The MCP server is constructed and connected once, inside the extension’s activate(), and lives for the whole Live session. It binds to 127.0.0.1, so it is off the network by construction.

How an object is addressed

Section titled “How an object is addressed”

The Live Object Model hands out host-local handles that can go stale the moment the tree changes. Those handles never cross the wire. Instead, every object has a stable string path id, resolved fresh on every call:

song
song/tempo
track:2                      the third track
track:2/clipslot:4/clip      the clip in that session slot
track:2/device:1/param:6     that device's seventh parameter

If a path no longer resolves (a track was deleted, an index shifted), the tool returns a clean STALE_REFERENCE result that tells the model to re-list and try again. It never throws an opaque protocol error.

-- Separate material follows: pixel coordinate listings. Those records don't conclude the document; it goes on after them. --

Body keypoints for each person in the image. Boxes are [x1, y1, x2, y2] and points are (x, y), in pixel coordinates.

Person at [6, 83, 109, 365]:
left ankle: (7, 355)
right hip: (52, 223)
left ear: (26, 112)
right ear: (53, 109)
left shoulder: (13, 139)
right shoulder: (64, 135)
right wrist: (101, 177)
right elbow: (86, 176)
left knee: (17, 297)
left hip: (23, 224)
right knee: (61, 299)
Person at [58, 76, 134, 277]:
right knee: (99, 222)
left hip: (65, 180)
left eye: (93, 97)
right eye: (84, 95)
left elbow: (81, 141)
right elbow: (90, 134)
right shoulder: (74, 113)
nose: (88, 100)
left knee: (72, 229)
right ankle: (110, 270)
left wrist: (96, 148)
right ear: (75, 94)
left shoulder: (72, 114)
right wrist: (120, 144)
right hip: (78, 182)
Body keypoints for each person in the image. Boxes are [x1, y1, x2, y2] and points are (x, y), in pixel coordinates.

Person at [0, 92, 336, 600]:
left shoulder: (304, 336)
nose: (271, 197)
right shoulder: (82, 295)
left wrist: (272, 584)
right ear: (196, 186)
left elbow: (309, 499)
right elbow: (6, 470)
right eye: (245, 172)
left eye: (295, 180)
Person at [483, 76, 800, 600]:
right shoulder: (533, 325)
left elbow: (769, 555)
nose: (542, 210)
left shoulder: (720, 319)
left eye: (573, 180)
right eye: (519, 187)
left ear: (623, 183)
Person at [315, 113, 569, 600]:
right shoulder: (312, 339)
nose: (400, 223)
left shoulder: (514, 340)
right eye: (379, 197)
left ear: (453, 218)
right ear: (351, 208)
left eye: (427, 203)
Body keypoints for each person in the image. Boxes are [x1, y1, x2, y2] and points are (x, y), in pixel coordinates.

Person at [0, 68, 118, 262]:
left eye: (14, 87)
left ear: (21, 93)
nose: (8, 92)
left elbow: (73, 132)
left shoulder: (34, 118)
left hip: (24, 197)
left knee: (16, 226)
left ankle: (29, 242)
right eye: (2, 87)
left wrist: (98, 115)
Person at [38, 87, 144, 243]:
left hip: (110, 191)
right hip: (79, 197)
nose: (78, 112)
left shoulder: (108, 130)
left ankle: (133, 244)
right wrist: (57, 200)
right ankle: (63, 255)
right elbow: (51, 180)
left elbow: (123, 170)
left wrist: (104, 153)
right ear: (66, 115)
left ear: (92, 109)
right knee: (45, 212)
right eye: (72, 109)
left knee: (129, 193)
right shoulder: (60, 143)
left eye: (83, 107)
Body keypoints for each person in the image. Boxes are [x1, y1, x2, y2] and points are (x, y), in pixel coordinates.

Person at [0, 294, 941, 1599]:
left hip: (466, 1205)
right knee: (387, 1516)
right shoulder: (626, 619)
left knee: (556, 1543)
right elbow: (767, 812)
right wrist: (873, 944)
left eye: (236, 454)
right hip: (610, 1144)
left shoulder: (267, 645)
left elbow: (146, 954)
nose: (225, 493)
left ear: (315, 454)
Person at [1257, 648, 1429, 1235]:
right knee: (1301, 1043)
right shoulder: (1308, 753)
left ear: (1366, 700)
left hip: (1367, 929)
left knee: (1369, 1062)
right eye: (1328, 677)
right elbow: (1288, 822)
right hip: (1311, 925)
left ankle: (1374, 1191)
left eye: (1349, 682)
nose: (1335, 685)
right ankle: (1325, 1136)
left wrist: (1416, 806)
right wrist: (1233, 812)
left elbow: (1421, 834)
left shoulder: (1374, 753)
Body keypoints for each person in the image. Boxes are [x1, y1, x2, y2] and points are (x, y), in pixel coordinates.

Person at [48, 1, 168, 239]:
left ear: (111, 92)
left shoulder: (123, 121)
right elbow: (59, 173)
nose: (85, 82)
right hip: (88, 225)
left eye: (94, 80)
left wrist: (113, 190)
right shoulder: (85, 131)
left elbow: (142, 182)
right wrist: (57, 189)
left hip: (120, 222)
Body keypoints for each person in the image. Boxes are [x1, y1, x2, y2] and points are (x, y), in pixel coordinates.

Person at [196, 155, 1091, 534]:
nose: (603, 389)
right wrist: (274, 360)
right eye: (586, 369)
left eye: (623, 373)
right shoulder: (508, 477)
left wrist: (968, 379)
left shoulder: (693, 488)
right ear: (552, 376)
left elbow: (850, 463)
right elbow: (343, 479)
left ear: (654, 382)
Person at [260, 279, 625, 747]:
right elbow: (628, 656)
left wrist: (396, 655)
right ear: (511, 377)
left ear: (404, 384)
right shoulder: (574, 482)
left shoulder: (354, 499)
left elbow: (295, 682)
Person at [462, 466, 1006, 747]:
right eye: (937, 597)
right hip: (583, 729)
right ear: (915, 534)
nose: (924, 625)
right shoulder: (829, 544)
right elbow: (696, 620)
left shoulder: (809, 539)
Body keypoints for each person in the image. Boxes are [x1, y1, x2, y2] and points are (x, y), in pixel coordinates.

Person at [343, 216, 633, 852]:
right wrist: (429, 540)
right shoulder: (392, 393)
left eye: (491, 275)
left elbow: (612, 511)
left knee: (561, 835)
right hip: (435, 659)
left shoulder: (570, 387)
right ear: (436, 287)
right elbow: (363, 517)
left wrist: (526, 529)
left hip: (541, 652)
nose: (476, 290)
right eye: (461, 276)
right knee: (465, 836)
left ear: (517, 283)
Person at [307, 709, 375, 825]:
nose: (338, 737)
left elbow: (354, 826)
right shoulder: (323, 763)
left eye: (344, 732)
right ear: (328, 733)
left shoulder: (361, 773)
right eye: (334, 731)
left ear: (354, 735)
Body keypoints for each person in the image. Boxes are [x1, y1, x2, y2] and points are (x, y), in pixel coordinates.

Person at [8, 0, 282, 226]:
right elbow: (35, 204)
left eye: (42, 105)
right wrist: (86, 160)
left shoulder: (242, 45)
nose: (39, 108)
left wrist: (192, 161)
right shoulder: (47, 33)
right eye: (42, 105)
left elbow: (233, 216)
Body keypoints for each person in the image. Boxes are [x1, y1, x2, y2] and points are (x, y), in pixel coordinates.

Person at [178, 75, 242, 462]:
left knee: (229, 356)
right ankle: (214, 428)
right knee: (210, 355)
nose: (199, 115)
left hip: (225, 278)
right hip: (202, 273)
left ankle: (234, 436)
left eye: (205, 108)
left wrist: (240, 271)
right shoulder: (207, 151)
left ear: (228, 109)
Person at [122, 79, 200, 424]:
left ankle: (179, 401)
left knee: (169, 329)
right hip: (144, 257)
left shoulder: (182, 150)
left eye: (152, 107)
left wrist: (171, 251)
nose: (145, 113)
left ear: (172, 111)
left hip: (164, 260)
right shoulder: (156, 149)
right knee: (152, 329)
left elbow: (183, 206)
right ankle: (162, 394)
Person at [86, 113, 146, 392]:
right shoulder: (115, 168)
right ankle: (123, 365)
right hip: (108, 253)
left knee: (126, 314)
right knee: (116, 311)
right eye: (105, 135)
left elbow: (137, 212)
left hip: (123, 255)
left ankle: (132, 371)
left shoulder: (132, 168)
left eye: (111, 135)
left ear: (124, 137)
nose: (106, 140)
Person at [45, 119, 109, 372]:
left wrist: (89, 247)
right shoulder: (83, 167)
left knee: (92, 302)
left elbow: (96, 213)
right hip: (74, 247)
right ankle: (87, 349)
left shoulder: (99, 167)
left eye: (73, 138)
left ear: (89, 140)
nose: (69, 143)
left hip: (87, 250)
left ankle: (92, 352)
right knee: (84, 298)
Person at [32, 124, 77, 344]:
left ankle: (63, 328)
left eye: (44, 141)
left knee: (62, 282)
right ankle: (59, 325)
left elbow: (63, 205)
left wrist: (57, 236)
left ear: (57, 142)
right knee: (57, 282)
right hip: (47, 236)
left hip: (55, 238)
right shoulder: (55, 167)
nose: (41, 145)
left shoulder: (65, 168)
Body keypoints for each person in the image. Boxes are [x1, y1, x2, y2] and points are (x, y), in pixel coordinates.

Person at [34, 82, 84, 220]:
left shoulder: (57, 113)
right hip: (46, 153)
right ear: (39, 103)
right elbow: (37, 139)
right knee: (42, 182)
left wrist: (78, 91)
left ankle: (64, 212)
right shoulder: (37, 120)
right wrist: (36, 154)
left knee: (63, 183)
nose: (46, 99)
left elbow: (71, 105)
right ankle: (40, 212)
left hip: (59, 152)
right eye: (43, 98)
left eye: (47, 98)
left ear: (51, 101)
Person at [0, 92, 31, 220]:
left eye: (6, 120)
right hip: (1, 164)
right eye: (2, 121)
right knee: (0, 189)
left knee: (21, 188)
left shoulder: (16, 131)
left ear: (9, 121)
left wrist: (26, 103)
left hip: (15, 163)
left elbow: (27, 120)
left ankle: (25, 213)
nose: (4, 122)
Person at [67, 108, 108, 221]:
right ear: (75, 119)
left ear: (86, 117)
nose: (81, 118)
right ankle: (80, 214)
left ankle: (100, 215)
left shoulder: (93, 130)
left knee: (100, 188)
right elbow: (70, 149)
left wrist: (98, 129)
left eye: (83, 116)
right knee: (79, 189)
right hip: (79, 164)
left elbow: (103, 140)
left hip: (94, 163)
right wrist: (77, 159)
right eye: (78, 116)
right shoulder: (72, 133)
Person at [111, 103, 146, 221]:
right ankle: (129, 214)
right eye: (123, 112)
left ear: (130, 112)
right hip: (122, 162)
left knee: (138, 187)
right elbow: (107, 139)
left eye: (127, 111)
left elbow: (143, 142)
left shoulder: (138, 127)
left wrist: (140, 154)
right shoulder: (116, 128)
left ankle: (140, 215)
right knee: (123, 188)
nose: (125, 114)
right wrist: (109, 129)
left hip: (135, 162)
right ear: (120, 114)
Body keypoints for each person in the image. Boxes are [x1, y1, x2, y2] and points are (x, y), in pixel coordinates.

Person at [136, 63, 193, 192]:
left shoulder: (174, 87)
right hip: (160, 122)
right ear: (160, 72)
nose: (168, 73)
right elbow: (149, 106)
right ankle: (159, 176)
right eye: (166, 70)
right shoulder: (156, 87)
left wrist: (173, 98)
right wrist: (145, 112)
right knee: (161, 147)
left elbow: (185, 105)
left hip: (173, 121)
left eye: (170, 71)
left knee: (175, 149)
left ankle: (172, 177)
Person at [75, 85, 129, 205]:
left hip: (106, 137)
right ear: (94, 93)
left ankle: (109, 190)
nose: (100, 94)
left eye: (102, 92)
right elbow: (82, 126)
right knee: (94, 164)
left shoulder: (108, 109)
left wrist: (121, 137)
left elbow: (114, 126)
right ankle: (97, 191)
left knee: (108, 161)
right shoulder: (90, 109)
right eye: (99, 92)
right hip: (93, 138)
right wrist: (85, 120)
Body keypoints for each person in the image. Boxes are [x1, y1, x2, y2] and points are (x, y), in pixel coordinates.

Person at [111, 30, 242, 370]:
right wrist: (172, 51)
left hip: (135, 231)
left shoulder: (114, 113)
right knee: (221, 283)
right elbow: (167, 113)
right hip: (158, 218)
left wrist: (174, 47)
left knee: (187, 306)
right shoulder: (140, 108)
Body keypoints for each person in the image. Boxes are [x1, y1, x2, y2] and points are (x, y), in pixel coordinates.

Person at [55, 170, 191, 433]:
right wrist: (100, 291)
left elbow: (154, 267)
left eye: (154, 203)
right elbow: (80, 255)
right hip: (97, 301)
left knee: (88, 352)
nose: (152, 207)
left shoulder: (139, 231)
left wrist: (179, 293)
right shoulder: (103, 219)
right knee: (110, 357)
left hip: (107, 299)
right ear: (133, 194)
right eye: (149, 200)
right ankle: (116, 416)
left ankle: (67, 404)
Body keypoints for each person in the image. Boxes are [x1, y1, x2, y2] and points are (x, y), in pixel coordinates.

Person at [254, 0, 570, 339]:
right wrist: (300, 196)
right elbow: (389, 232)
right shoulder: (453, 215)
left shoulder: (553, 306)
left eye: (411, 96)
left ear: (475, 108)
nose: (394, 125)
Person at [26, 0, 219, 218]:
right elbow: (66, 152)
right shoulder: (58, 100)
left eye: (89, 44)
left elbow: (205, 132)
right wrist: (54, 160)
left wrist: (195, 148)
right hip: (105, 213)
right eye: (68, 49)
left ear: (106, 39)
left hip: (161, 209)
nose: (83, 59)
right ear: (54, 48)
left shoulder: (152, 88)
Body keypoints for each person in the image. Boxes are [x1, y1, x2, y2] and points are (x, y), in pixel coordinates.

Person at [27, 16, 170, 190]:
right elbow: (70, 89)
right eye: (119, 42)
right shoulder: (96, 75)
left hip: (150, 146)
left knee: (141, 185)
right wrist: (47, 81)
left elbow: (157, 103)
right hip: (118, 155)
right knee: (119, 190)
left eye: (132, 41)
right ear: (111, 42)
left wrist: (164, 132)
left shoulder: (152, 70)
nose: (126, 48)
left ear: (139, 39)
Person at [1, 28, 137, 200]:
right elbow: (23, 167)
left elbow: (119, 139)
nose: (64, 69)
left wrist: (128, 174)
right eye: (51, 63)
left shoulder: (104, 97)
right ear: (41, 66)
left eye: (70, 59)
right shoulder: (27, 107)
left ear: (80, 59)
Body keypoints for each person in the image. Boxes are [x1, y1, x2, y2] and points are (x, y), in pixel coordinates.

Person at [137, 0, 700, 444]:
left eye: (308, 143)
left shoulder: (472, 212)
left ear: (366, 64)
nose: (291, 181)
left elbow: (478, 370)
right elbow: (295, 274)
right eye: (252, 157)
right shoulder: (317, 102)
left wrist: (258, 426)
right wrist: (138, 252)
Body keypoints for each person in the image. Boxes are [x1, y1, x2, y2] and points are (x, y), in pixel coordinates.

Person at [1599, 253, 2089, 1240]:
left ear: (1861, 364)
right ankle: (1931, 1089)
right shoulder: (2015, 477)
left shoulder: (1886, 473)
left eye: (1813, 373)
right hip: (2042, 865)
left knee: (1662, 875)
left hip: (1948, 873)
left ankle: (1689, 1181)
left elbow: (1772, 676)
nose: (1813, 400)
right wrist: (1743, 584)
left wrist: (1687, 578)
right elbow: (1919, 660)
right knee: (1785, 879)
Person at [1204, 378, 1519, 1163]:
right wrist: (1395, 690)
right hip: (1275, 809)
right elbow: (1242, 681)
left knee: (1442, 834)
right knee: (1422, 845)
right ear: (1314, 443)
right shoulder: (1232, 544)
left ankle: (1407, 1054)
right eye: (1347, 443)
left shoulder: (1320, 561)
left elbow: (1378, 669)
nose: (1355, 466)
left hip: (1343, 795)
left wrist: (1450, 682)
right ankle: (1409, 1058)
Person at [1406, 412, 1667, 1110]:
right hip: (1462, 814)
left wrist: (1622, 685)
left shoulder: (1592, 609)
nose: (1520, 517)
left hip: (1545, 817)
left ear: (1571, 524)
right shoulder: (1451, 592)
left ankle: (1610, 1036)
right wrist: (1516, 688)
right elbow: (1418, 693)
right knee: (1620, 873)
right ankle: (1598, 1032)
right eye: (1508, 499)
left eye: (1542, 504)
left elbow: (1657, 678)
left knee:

The deterministic and AI split

Section titled “The deterministic and AI split”

The split is the point. The model decides intent; deterministic code does the edit.

  • The model reads the Set, reasons, and chooses which tool to call with which arguments.
  • The bridge validates the arguments, runs one pure transform where music math is involved (snap to scale, humanize, gain math), and writes the result through one transaction.

The musical correctness lives in pure functions that have nothing to do with Live and are tested exhaustively in CI. The model cannot corrupt a Set by being creative: it can only call a tool, and the tool does one well-defined thing.

One tool call is one undo

Section titled “One tool call is one undo”

Every mutating tool runs its write inside a single withinTransaction, serial through one write queue. So one tool call collapses to one entry in Live’s undo history. Humanize a clip, change your mind, press undo once: the clip is back. This is the headline correctness property, and it holds for every write tool.

The trust boundary

Section titled “The trust boundary”

The bridge can rewrite your project, so it is locked down even on loopback:

  • It binds to 127.0.0.1 only, never 0.0.0.0.
  • It checks the request Origin and rejects web origins (the DNS-rebinding guard).
  • It requires a bearer token, written to the extension’s storage directory on first run. A request without the token is rejected before the server sees it.

The token, the host handles, the internal transport, and your filesystem beyond the extension’s own temp and storage directories are never exposed to the model. Security has the detail.